◆ **Problem requirements**: Read through the entries below and return each line with the word "along".

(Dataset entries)
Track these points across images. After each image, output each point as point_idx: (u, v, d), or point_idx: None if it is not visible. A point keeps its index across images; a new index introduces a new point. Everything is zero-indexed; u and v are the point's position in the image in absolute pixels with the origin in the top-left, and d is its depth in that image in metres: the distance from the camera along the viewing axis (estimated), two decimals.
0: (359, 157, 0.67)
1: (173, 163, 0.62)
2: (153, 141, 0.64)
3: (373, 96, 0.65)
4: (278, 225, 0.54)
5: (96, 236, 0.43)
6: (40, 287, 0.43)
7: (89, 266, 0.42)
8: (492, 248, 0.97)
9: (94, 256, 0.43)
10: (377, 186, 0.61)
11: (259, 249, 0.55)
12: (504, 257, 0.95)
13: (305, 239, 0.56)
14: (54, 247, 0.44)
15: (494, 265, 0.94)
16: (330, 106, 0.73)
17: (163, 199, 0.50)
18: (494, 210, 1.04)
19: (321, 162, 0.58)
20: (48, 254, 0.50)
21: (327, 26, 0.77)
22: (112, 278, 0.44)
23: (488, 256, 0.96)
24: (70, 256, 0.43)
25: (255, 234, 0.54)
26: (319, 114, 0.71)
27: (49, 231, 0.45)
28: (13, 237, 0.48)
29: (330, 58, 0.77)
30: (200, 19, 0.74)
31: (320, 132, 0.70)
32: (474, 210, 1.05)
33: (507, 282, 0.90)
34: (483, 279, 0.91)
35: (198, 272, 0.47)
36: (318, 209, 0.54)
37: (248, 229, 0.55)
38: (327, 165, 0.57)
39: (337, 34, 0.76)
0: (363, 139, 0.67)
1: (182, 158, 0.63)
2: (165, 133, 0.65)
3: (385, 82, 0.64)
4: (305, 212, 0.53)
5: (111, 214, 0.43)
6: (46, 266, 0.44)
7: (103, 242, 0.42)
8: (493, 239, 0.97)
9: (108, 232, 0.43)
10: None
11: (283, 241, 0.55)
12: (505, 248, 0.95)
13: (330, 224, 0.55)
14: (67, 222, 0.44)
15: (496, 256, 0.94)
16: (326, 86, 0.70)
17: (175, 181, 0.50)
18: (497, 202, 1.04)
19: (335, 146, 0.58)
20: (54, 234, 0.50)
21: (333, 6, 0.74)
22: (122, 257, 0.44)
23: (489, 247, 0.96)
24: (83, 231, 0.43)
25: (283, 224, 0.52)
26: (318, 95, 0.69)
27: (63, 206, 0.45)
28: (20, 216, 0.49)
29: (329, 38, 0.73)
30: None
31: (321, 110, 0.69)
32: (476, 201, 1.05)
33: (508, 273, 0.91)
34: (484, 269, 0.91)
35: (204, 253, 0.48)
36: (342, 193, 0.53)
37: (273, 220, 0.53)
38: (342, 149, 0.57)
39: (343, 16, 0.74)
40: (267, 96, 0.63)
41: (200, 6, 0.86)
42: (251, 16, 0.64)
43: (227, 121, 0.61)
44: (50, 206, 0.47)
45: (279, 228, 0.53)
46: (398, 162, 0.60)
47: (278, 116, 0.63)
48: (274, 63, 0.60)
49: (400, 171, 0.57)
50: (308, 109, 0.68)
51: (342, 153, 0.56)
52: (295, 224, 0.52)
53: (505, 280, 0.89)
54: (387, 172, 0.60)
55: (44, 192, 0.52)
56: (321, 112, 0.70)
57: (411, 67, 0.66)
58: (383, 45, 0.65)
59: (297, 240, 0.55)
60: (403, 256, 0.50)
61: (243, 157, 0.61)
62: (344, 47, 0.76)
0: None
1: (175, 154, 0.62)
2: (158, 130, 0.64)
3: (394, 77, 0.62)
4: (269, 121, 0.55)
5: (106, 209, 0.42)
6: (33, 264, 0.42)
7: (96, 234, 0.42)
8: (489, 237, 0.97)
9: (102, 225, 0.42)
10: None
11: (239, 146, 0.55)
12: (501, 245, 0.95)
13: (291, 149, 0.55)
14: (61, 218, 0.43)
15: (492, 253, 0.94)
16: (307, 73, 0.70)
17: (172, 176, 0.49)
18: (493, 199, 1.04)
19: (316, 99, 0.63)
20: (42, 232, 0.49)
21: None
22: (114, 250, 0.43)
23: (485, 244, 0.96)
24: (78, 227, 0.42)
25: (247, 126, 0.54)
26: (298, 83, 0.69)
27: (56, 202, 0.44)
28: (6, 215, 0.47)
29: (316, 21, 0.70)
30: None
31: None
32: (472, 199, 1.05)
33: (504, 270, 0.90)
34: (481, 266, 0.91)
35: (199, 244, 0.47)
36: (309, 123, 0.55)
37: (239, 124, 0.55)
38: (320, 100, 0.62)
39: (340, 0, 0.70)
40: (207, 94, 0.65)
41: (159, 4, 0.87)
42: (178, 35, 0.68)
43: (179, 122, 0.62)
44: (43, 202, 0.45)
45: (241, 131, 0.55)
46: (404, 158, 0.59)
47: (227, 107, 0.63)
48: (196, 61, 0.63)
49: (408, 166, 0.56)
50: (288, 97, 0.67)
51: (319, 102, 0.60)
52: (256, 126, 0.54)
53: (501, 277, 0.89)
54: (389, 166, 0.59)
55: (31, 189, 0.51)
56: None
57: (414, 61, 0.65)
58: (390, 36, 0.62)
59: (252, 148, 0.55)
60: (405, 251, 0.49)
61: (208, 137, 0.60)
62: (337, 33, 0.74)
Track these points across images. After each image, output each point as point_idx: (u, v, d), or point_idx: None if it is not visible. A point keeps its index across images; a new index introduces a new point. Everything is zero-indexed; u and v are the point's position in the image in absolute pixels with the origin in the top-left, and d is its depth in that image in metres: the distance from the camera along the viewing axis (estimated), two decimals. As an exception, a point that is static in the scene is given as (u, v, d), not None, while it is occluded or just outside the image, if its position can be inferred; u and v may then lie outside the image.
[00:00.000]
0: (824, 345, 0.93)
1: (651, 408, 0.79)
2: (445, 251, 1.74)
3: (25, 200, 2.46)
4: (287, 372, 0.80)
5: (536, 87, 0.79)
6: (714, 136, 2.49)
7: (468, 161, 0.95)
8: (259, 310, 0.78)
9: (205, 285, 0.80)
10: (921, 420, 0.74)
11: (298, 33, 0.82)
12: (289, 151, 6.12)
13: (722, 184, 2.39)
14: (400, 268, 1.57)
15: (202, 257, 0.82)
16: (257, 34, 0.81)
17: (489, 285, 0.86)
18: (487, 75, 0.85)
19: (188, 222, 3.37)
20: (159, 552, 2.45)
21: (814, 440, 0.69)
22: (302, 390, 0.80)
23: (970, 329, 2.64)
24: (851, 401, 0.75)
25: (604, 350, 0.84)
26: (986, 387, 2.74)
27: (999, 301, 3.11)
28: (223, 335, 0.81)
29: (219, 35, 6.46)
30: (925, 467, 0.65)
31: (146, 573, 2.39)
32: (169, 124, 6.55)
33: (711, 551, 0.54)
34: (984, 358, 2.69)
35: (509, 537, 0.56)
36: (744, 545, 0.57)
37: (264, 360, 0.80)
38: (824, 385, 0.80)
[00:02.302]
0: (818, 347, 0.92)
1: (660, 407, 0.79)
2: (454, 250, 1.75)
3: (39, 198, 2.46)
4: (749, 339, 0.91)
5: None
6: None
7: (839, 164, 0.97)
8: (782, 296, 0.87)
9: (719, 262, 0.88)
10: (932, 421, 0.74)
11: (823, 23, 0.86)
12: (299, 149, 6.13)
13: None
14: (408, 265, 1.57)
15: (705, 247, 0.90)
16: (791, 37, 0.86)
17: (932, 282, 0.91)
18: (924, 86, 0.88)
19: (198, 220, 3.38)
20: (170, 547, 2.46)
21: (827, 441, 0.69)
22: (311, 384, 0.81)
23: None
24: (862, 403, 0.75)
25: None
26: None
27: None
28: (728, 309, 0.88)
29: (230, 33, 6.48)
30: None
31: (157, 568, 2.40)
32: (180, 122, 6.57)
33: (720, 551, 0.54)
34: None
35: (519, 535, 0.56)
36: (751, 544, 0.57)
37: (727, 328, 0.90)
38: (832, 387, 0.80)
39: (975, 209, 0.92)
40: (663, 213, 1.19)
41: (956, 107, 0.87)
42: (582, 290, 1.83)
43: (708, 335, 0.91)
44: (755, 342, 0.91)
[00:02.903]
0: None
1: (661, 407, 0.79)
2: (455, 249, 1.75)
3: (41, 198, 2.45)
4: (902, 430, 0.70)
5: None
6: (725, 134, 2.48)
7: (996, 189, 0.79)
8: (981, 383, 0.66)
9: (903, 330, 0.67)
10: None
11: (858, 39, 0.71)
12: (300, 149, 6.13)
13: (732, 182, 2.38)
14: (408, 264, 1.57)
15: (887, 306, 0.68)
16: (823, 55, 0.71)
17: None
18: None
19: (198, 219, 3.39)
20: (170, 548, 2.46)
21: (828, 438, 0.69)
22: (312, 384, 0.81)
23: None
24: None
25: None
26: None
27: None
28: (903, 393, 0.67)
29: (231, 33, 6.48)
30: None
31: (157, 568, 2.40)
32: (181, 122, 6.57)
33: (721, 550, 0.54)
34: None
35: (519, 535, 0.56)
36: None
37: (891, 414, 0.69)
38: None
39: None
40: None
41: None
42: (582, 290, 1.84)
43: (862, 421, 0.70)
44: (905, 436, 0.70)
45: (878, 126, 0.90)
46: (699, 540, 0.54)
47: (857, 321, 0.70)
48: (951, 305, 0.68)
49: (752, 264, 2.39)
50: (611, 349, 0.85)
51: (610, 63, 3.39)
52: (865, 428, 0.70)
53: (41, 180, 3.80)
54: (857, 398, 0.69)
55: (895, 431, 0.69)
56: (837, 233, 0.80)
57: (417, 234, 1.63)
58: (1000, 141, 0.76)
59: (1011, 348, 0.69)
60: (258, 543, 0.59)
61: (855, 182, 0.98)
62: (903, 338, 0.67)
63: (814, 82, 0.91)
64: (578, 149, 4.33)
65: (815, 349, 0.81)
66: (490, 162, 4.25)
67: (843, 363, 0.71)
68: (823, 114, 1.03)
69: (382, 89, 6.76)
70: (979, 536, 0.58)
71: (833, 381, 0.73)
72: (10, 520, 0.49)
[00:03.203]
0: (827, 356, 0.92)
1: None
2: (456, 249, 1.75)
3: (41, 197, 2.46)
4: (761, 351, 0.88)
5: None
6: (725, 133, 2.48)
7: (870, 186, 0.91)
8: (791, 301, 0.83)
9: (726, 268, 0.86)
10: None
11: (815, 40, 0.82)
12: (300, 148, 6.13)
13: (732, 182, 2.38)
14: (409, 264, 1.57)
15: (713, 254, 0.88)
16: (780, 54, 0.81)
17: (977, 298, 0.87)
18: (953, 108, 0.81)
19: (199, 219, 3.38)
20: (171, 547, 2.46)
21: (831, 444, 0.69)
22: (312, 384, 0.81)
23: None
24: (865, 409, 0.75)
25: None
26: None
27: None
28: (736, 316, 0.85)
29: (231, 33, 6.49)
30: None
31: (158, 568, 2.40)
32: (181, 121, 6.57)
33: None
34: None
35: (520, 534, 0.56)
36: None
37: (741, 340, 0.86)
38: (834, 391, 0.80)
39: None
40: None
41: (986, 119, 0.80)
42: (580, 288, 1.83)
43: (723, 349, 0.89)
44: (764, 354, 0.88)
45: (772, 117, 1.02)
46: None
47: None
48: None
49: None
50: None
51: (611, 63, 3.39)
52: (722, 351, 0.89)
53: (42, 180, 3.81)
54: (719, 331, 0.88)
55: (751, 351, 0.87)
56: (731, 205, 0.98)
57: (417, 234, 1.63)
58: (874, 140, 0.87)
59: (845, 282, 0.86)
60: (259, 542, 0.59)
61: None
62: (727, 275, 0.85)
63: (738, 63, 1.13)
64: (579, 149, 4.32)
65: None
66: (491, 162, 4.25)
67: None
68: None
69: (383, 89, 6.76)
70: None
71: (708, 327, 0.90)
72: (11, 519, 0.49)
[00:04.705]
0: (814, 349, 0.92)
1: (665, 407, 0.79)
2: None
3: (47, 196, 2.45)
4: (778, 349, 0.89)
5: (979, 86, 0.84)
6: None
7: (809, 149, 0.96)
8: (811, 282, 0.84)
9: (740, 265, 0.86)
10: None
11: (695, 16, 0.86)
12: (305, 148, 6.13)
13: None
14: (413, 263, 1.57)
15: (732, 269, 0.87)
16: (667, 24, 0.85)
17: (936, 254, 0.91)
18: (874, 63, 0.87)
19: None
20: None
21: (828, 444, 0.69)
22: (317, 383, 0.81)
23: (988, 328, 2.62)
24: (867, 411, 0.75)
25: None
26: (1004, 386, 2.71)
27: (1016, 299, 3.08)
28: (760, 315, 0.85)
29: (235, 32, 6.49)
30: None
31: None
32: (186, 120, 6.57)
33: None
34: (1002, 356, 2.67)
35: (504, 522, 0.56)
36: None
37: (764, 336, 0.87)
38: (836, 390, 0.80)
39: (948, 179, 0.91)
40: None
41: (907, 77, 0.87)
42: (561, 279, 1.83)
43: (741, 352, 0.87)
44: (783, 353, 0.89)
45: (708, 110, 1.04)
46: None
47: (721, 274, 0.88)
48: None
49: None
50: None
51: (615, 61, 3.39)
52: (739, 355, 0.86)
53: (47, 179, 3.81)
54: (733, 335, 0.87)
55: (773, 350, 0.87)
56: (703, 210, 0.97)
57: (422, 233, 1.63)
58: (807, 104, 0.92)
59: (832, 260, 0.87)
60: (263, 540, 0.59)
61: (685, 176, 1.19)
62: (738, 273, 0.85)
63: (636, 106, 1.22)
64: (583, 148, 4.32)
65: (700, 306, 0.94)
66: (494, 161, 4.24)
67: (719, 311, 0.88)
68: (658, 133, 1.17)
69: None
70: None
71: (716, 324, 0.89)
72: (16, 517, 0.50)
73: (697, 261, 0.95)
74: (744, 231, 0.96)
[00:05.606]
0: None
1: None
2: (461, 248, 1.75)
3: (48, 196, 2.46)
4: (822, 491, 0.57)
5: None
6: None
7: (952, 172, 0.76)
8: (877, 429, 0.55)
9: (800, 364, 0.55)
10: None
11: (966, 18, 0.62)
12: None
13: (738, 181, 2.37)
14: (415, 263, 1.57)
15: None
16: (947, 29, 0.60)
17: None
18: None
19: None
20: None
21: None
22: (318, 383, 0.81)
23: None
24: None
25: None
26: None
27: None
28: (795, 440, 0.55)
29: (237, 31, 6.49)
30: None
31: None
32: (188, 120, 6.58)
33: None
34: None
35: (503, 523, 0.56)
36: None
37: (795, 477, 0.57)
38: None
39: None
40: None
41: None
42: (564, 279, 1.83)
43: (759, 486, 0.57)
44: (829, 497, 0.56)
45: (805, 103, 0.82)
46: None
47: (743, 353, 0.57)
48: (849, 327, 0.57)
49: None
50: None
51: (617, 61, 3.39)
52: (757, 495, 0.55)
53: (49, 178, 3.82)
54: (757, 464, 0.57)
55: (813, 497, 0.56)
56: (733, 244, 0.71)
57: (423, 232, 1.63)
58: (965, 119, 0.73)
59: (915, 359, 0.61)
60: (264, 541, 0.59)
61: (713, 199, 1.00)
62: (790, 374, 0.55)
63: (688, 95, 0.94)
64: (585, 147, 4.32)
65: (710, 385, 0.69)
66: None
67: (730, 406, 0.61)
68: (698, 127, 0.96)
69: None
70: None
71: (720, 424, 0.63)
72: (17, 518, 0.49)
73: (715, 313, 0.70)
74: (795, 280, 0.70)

◆ **Task solution**:
Track these points across images. After each image, output each point as point_idx: (u, v, d), or point_idx: None if it is not visible. A point keeps its index across images; a new index introduces a new point. Everything is zero-indexed; u and v are the point's position in the image in absolute pixels with the origin in the top-left, and d is its depth in that image in metres: the distance from the camera along the viewing axis (estimated), two decimals.
Track these points across images. After each image, output each point as point_idx: (u, v, d), or point_idx: None if it is not visible. A point keeps its index across images; a new index introduces a new point. Everything is zero-indexed; u and v are the point's position in the image in absolute pixels with the origin in the top-left, and d is its depth in that image in metres: the distance from the camera along the viewing axis (estimated), two decimals. As an exception, a point that is static in the scene is given as (u, v, d), not None, while it is occluded or just outside the image, if its position can be inferred; u and v may then lie outside the image.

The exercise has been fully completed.